Mixed reports about the progress of the economy kept long-term mortgage interest rates from moving much in the latest week, according to mortgage finance company Freddie Mac.
The average rate on a 30-year fixed rate mortgage (FRM) slipped to 3.98 percent, excluding fees, during the week ended April 5, from 3.99 percent. The week before that rates had actually topped the 4 percent market at 4.08 percent, the first time since the week of December 1. Last year at this time, the average rate was 4.87 percent.
Rates on the 15-year FRM also inched down, moving to 3.21 percent from 3.23 percent the previous week, and down significantly from the one year ago when the average was 4.10 percent. One-year adjustable-rate mortgages (ARMs) were unchanged at 2.78 percent.

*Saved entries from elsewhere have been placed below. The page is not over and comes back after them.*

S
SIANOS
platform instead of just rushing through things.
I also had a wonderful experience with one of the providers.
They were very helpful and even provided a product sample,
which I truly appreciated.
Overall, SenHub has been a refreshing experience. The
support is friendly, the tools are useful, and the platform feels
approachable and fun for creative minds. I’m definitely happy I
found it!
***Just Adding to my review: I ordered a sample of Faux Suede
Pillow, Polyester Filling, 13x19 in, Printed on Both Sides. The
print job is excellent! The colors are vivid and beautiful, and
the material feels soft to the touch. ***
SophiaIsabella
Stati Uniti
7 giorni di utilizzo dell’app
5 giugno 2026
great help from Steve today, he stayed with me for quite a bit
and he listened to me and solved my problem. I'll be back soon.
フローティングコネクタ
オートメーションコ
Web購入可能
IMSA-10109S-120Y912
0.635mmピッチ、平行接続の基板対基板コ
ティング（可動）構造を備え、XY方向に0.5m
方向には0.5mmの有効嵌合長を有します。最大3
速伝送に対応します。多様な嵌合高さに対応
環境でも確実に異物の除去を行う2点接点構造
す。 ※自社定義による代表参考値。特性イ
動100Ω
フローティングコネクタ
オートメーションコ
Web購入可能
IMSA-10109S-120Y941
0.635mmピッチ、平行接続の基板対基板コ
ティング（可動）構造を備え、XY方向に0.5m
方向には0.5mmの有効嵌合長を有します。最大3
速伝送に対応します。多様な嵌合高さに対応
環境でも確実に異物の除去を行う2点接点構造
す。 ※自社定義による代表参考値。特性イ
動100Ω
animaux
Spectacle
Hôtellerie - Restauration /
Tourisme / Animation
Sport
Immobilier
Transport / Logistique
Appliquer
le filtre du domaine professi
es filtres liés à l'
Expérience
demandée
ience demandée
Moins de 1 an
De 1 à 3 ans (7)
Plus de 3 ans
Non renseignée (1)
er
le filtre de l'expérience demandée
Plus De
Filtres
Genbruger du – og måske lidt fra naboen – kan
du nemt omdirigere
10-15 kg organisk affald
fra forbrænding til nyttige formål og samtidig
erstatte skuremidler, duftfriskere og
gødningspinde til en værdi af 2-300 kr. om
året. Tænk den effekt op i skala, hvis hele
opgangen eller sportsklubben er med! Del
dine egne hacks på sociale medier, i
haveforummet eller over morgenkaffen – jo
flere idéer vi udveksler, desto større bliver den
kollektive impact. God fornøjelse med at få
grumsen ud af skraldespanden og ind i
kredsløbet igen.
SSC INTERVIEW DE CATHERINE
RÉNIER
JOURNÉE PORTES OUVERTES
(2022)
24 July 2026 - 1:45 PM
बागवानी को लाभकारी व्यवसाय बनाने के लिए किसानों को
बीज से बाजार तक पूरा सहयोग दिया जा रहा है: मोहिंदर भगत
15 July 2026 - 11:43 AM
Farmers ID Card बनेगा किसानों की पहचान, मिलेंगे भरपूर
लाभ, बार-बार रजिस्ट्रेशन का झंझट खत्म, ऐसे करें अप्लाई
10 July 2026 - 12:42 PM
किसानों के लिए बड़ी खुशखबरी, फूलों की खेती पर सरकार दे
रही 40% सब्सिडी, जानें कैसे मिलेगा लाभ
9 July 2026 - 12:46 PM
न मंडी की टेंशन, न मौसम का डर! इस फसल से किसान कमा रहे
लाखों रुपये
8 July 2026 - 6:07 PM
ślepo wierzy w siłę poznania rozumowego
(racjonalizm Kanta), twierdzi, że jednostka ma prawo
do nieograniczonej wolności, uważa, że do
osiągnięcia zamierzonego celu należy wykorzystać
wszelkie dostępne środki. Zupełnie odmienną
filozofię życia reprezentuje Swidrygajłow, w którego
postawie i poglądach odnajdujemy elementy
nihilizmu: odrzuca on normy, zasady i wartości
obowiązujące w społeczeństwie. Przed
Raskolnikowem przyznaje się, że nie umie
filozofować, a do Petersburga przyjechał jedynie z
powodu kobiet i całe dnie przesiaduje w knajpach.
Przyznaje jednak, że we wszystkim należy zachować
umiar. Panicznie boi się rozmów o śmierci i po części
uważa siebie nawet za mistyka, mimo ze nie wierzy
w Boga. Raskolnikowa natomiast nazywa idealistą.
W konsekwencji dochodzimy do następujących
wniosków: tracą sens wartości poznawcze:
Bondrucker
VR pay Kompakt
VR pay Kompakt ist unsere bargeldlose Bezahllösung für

Several economic reports came in during the latest week that planted confusion in bond-holders minds about the financial health of the nation, which led to mortgage interest rates holding steady.
“The final estimate of 2011 fourth quarter growth remained unchanged at 3 percent, representing the strongest pace since the second quarter of 2010,” said Freddie Mac vice president and chief economist Frank Nothaft in a statement. On the other hand, he pointed out that the “March 13th policy committee minutes from the Federal Reserve noted that the housing market remained depressed and supported the continuation of the maturity extension program through June 2012, but did not announce any new stimulus action beyond that date.”
Meanwhile, mortgage applications rose 4.8 percent during the same week, with applications to purchase homes growing 7.2 percent, putting them at a level that is about 10 percent above last year, according to the Mortgage Bankers Association. The rise in purchase applications was likely due to anticipation of new FHA mortgage insurance premium increases, starting in April.